Eni Signs Initial Pact to Develop Iraq's Zubair Field

BAGHDAD (Dow Jones), Nov. 2, 2009

A consortium led by Italian energy giant Eni SpA Monday signed an initial 20-year agreement with Iraq to develop the giant Zubair oil field in southern Iraq, an Iraqi oil ministry official said.

The agreement, which was signed in the oil ministry in Baghdad, will be sent to the Iraqi Council of Ministers for approval before being a final deal that can be signed, the official told Dow Jones Newswires.

Under the terms of the deal, Eni, Italy's biggest energy company by market value, and its partners Occidental Petroleum and Korea Gas Corp. of South Korea will be paid $2 for each extra barrel of oil it extracts on top of current production at the field, but will be liable for a 35% tax on its profits.

Eni has said the development of the field would require investments of about $10 billion in the first six years to raise output from the field to 1.125 million barrels a day from 195,000 barrels of oil a day now.

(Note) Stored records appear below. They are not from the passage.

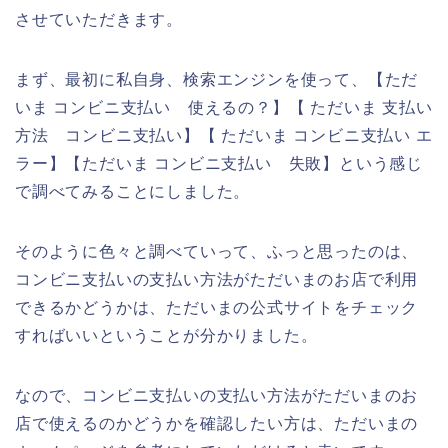
させていただきます。
まず、最初に私自身、検索エンジンを使って、【ただ
いま コンビニ支払い 使えるの？】【 ただいま 支払い
方法 コンビニ支払い】【 ただいま コンビニ支払い エ
ラー】【ただいま コンビニ支払い 失敗】という感じ
で調べてみることにしました。
そのように色々と調べていって、ふっと思ったのは、
コンビニ支払いの支払い方法がただいまのお店で利用
できるかどうかは、ただいまの公式サイトをチェック
すればいいということが分かりました。
なので、コンビニ支払いの支払い方法がただいまのお
店で使えるのかどうかを確認したい方は、ただいまの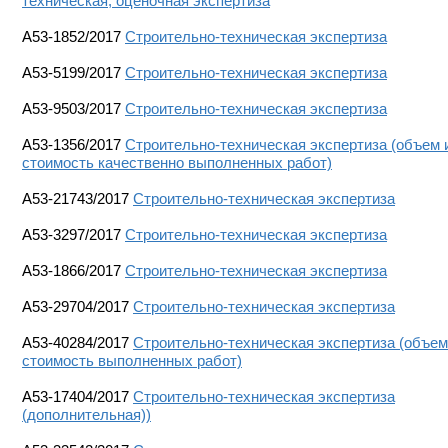
техническая, оценочная экспертиза
А53-1852/2017
Строительно-техническая экспертиза
А53-5199/2017
Строительно-техническая экспертиза
А53-9503/2017
Строительно-техническая экспертиза
А53-1356/2017
Строительно-техническая экспертиза (объем 
стоимость качественно выполненных работ)
А53-21743/2017
Строительно-техническая экспертиза
А53-3297/2017
Строительно-техническая экспертиза
А53-1866/2017
Строительно-техническая экспертиза
А53-29704/2017
Строительно-техническая экспертиза
А53-40284/2017
Строительно-техническая экспертиза (объем
стоимость выполненных работ)
А53-17404/2017
Строительно-техническая экспертиза
(дополнительная))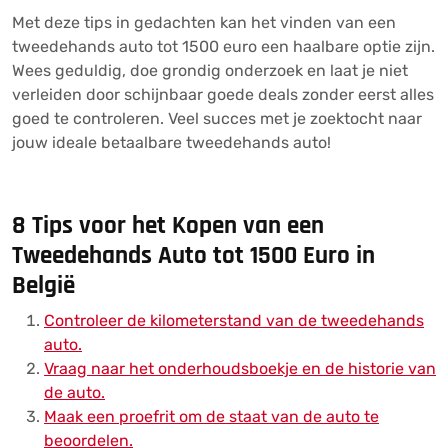
Met deze tips in gedachten kan het vinden van een
tweedehands auto tot 1500 euro een haalbare optie zijn.
Wees geduldig, doe grondig onderzoek en laat je niet
verleiden door schijnbaar goede deals zonder eerst alles
goed te controleren. Veel succes met je zoektocht naar
jouw ideale betaalbare tweedehands auto!
8 Tips voor het Kopen van een
Tweedehands Auto tot 1500 Euro in
België
Controleer de kilometerstand van de tweedehands
auto.
Vraag naar het onderhoudsboekje en de historie van
de auto.
Maak een proefrit om de staat van de auto te
beoordelen.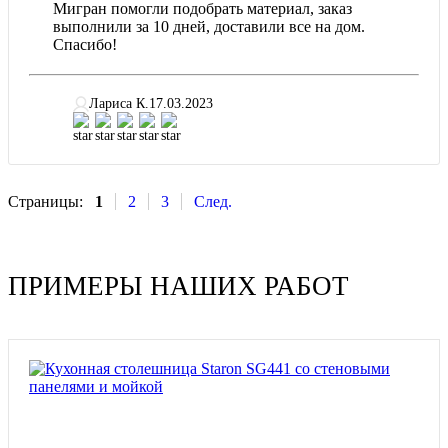
Мигран помогли подобрать материал, заказ
выполнили за 10 дней, доставили все на дом.
Спасибо!
Лариса К.
17.03.2023
Страницы:
1
2
3
След.
ПРИМЕРЫ НАШИХ РАБОТ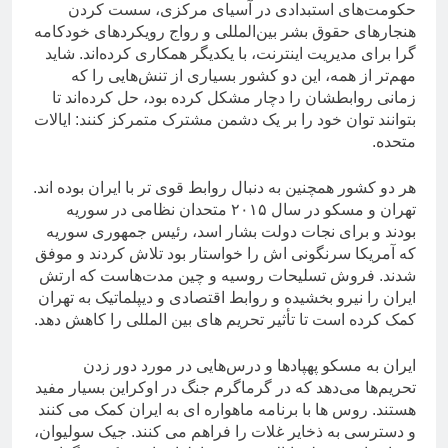
حکومت‌های استبدادی در آسیای مرکزی، سست کردن
هنجارهای حقوق بشر بین‌المللی و رواج رویکردهای خودکامه
گرا برای مدیریت اینترنت، با یکدیگر همکاری کرده‌اند. شاید
مهم‌تر از همه، این دو کشور بسیاری از تنش‌هایی را که
زمانی روابطشان را دچار مشکل کرده بود، حل کرده‌اند تا
بتوانند توان خود را بر یک دشمن مشترک متمرکز کنند: ایالات
متحده.
هر دو کشور همچنین به دنبال روابط قوی تر با ایران بوده اند.
تهران و مسکو در سال ۲۰۱۵ متحدان نظامی در سوریه
بودند و برای نجات دولت بشار اسد، رئیس جمهوری سوریه
که آمریکا سرنگونی اش را خواستار بود تلاش کردند و موفق
شدند. فروش تسلیحات روسیه و چین مدت‌هاست که ارتش
ایران را نیرو بخشیده و روابط اقتصادی و دیپلماتیک به تهران
کمک کرده است تا تأثیر تحریم های بین المللی را کاهش دهد.
ایران به مسکو پهپادها و درس‌هایی در مورد دور زدن
تحریم‌ها می‌دهد که در گرماگرم جنگ در اوکراین بسیار مفید
هستند. روس ها با برنامه ماهواره ای به ایران کمک می کنند
و دسترسی به ذخایر غلات را فراهم می کنند. جیک سولیوان،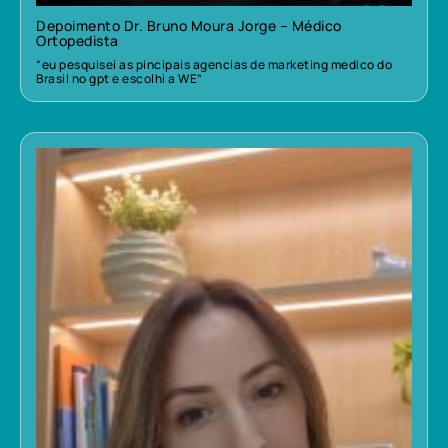
Depoimento Dr. Bruno Moura Jorge – Médico
Ortopedista
“eu pesquisei as pincipais agencias de marketing medico do
Brasil no gpt e escolhi a WE”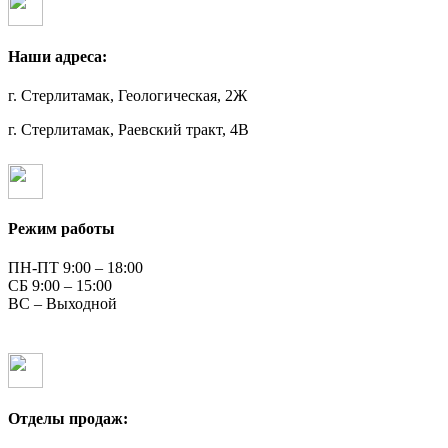
Наши адреса:
г. Стерлитамак, Геологическая, 2Ж
г. Стерлитамак, Раевский тракт, 4В
Режим работы
ПН-ПТ 9:00 – 18:00
СБ 9:00 – 15:00
ВС – Выходной
Отделы продаж: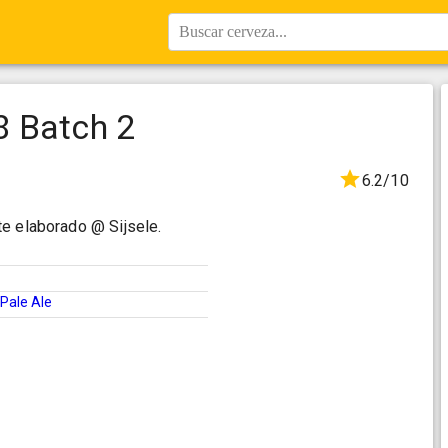
Buscar cerveza...
8 Batch 2
6.2/10
e elaborado @ Sijsele.
Pale Ale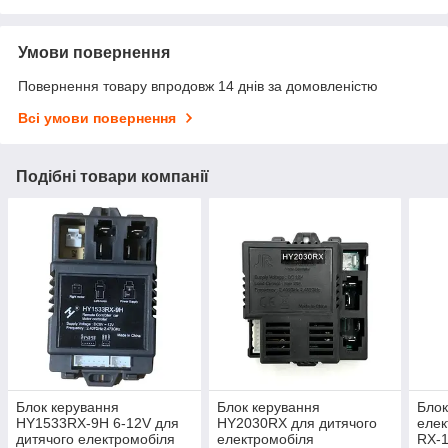
Умови повернення
Повернення товару впродовж 14 днів за домовленістю
Всі умови повернення
Подібні товари компанії
Блок керування
Блок керування
Блок
HY1533RX-9H 6-12V для
HY2030RX для дитячого
елек
дитячого електромобіля
електромобіля
RX-1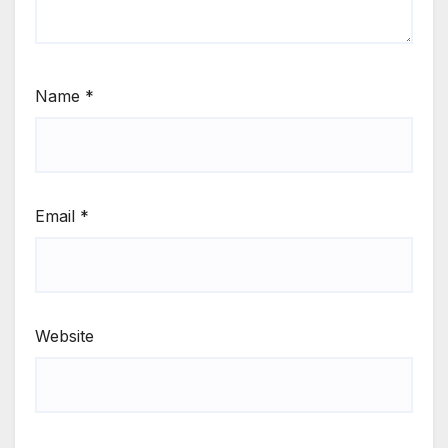
Name
*
Email
*
Website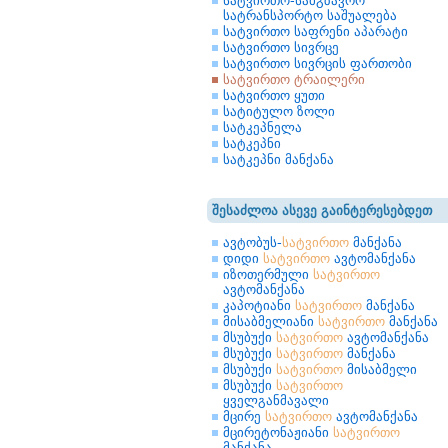
სატვირთო-სამგზავრო
სატრანსპორტო საშუალება
სატვირთო საფრენი აპარატი
სატვირთო სივრცე
სატვირთო სივრცის ფართობი
სატვირთო ტრაილერი
სატვირთო ყუთი
სატიტულო ზოლი
სატკეპნელა
სატკეპნი
სატკეპნი მანქანა
შესაძლოა ასევე გაინტერესებდეთ
ავტობუს-
სატვირთო
მანქანა
დიდი
სატვირთო
ავტომანქანა
იზოთერმული
სატვირთო
ავტომანქანა
კაპოტიანი
სატვირთო
მანქანა
მისაბმელიანი
სატვირთო
მანქანა
მსუბუქი
სატვირთო
ავტომანქანა
მსუბუქი
სატვირთო
მანქანა
მსუბუქი
სატვირთო
მისაბმელი
მსუბუქი
სატვირთო
ყველგანმავალი
მცირე
სატვირთო
ავტომანქანა
მცირეტონაჟიანი
სატვირთო
მანქანა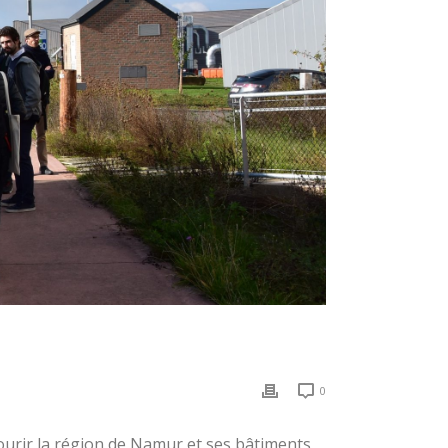
0
urir la région de Namur et ses bâtiments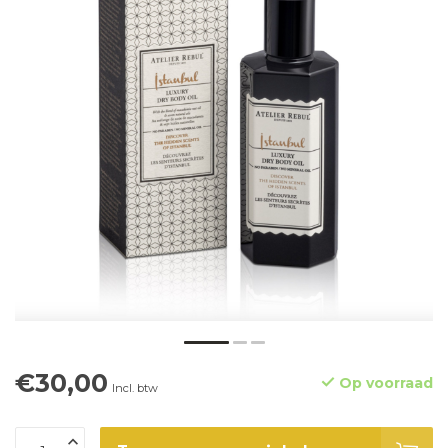
€30,00
Op voorraad
Incl. btw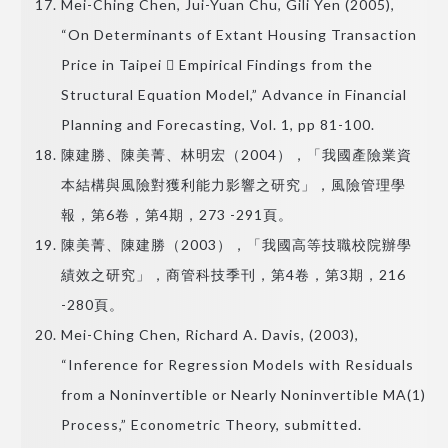
Mei-Ching Chen, Jui-Yuan Chu, Gili Yen (2005),
“On Determinants of Extant Housing Transaction
Price in Taipei  Empirical Findings from the
Structural Equation Model,” Advance in Financial
Planning and Forecasting, Vol. 1, pp 81-100.
陳建勝、陳美菁、林明宏（2004），「我國產險業資
本結構與風險對獲利能力影響之研究」，風險管理學
報，第6卷，第4期，273 -291頁。
陳美菁、陳建勝（2003），「我國高等技職校院辦學
績效之研究」，商管科技季刊，第4卷，第3期，216
-280頁。
Mei-Ching Chen, Richard A. Davis, (2003),
“Inference for Regression Models with Residuals
from a Noninvertible or Nearly Noninvertible MA(1)
Process,” Econometric Theory, submitted.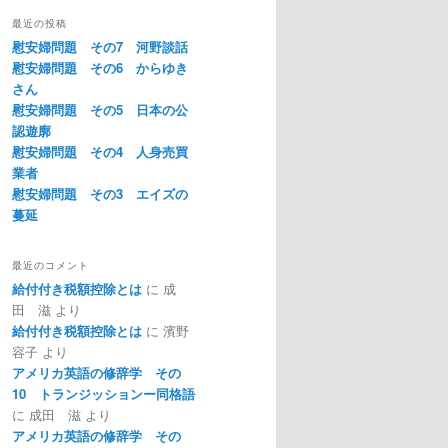
最近の投稿
慰安婦問題 その7 河野談話
慰安婦問題 その6 からゆき
さん
慰安婦問題 その5 日本の公
認遊廓
慰安婦問題 その4 人身売買
業者
慰安婦問題 その3 エイズの
蔓延
最近のコメント
給付付き税額控除とは
に
成
田 滋
より
給付付き税額控除とは
に
濱野
容子
より
アメリカ英語の修辞学 その
10 トランジッションー同格語
に
成田 滋
より
アメリカ英語の修辞学 その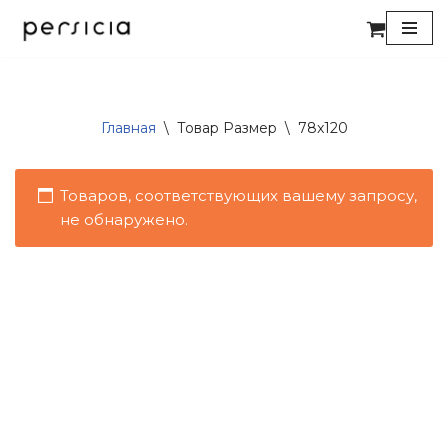
Перейти
к
содержимому
Главная
\
Товар Размер
\
78x120
Товаров, соответствующих вашему запросу,
не обнаружено.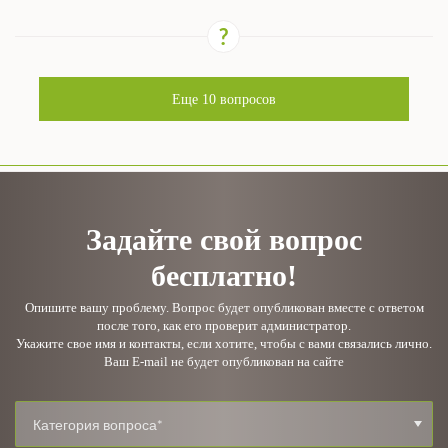
Еще
10
вопросов
Задайте свой вопрос
бесплатно!
Опишите вашу проблему. Вопрос будет опубликован вместе с ответом
после того, как его проверит администратор.
Укажите свое имя и контакты, если хотите, чтобы с вами связались лично.
Ваш E-mail не будет опубликован на сайте
Категория вопроса*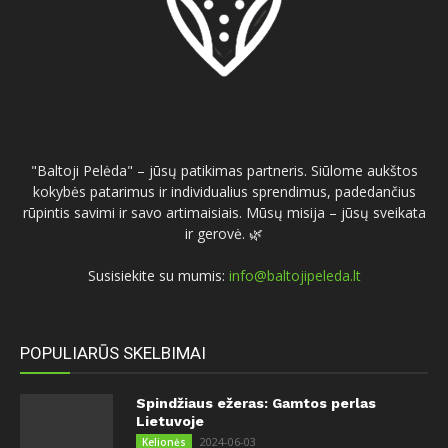
"Baltoji Pelėda" – jūsų patikimas partneris. Siūlome aukštos
kokybės patarimus ir individualius sprendimus, padedančius
rūpintis savimi ir savo artimaisiais. Mūsų misija – jūsų sveikata
ir gerovė. 🌿
Susisiekite su mumis:
info@baltojipeleda.lt
POPULIARŪS SKELBIMAI
Spindžiaus ežeras: Gamtos perlas
Lietuvoje
2024-06-03
Kelionės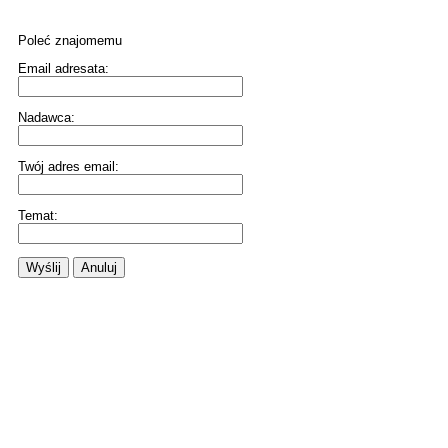
Poleć znajomemu
Email adresata:
Nadawca:
Twój adres email:
Temat:
Wyślij
Anuluj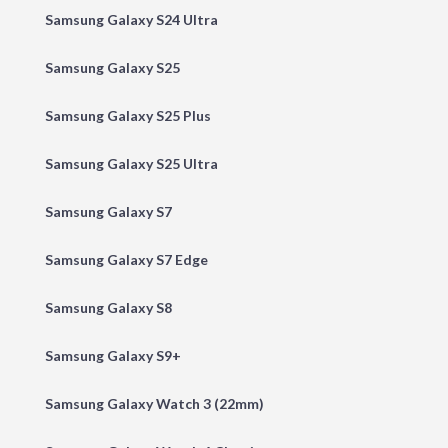
Samsung Galaxy S24 Ultra
Samsung Galaxy S25
Samsung Galaxy S25 Plus
Samsung Galaxy S25 Ultra
Samsung Galaxy S7
Samsung Galaxy S7 Edge
Samsung Galaxy S8
Samsung Galaxy S9+
Samsung Galaxy Watch 3 (22mm)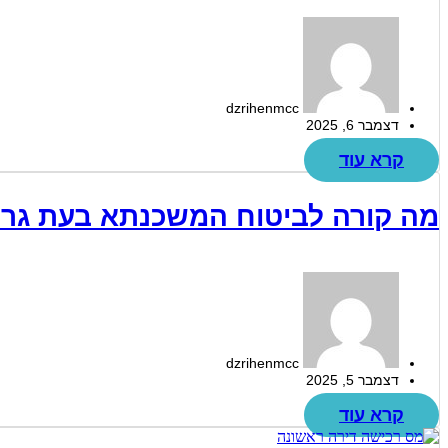
dzrihenmcc
דצמבר 6, 2025
קרא עוד
מה קורה לביטוח המשכנתא בעת גרי
dzrihenmcc
דצמבר 5, 2025
קרא עוד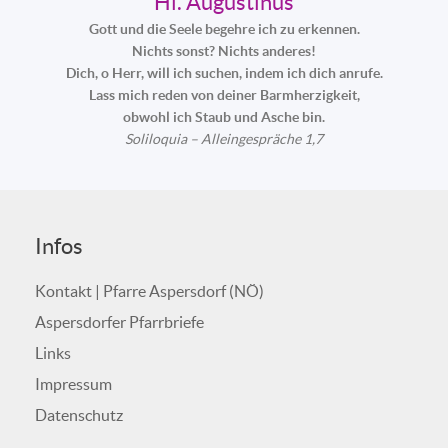
Hl. Augustinus
Gott und die Seele begehre ich zu erkennen.
Nichts sonst? Nichts anderes!
Dich, o Herr, will ich suchen, indem ich dich anrufe.
Lass mich reden von deiner Barmherzigkeit,
obwohl ich Staub und Asche bin.
Soliloquia – Alleingespräche 1,7
Infos
Kontakt | Pfarre Aspersdorf (NÖ)
Aspersdorfer Pfarrbriefe
Links
Impressum
Datenschutz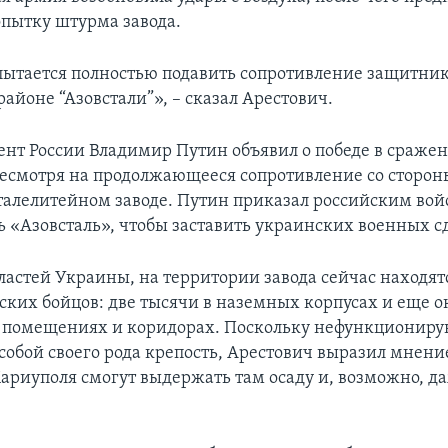
пытку штурма завода.
ытается полностью подавить сопротивление защитни
айоне “Азовстали”», – сказал Арестович.
ент России Владимир Путин объявил о победе в сражен
есмотря на продолжающееся сопротивление со сторо
талелитейном заводе. Путин приказал российским во
ь «Азовсталь», чтобы заставить украинских военных сд
ластей Украины, на территории завода сейчас находятс
ских бойцов: две тысячи в наземных корпусах и еще о
 помещениях и коридорах. Поскольку нефункционир
собой своего рода крепость, Арестович выразил мнение
риуполя смогут выдержать там осаду и, возможно, д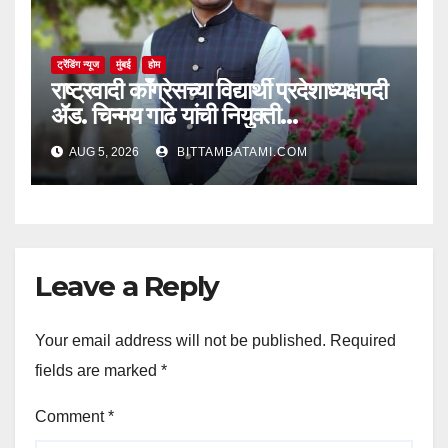
ट्रेंडिंग न्यूज
मुंबई
होम
राष्ट्रवादी काँग्रेसच्या विद्यार्थी प्रदेशाध्यक्षपदी
ॲड. चिन्मय गाढे यांची नियुक्ती…
AUG 5, 2026
BITTAMBATAMI.COM
Leave a Reply
Your email address will not be published.
Required
fields are marked
*
Comment
*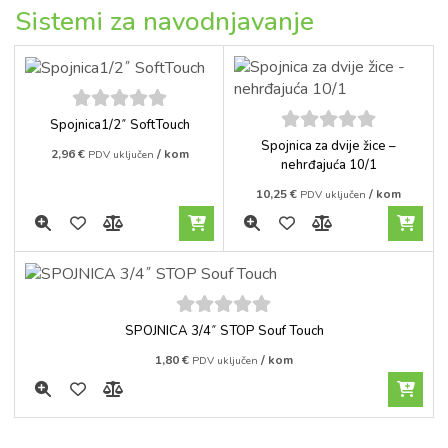
Sistemi za navodnjavanje
5
out of
Spojnica1/2˝ SoftTouch
5
5
out of
Spojnica za dvije žice –
2,96
€
/ kom
PDV uključen
5
nehrđajuća 10/1
10,25
€
/ kom
PDV uključen
5
out of
SPOJNICA 3/4˝ STOP Souf Touch
5
1,80
€
/ kom
PDV uključen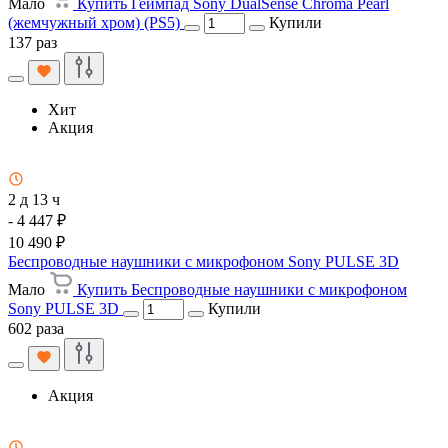
Мало
Купить Геймпад Sony DualSense Chroma Pearl
(жемчужный хром) (PS5)
Купили
137 раз
Хит
Акция
2 д 13 ч
- 4 447 ₽
10 490 ₽
Беспроводные наушники с микрофоном Sony PULSE 3D
Мало
Купить Беспроводные наушники с микрофоном
Sony PULSE 3D
Купили
602 раза
Акция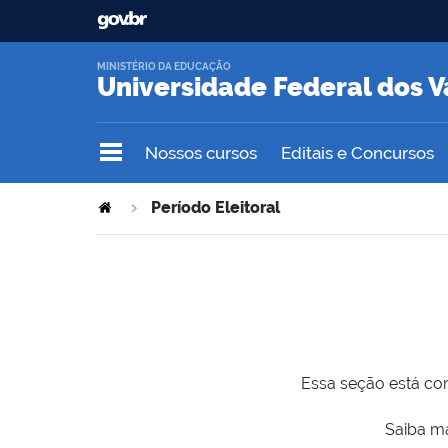
MINISTÉRIO DA EDUCAÇÃO
Universidade Federal dos V
Nossos cursos
Editais e Concursos
Período Eleitoral
Essa seção está com
Saiba ma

However, Iraq's Oil Minister Hussein al-Shahristani, who was present at the signing, said Monday the field, in total and along the duration of the contract, would require an investment of $20 billion.

According to the contract, Eni and its partners would pay the ministry $300 million as a refundable five-year loan instead of paying a signature bonus.

The initial agreement was signed by representatives from Eni, Occidental Petroleum and Kogas and by Abdul Mahdy al-Ameedi, the deputy head of the Iraqi oil ministry's Petroleum Contracts and Licensing Directorate.

Iraq originally offered eight oil and gas fields to foreign energy companies at an auction in June, but only the U.K.'s BP PLC and China's CNPC reached agreement with Baghdad at the time.

The U.K. giant will sign a final deal for Rumaila, Iraq's largest oil field, on Tuesday.

Shahristani also said three consortia had accepted the ministry's fee of $1.90 a barrel to develop the giant West Quran-1 oilfield which was not awarded in the first auction held in Baghdad last June.

Already, competition is hotting up for rights to develop West Qurna-1 after three consortia out of four original bidders submitted revised offers for the giant field in southern Iraq, Shahristani said.

Of the original four separate consortia led by Russia's oil giant Lukoil and ExxonMobil of the U.S. have submitted revised offers. But it is not clear whether the third offer comes from the consortia led by France's Total SA or China's CNPC.

"We will announce some more details [about West Quran-1] in few days", the minister said

Iraq is also negotiating Nassiriyah oil field with a Japanese consortium led by Nippon Corp. We are finalizing [contract] details with Nippon, he added.

Iraq is also planning to auction 10 groups of oil and gas field on Dec. 11 and 12 this year.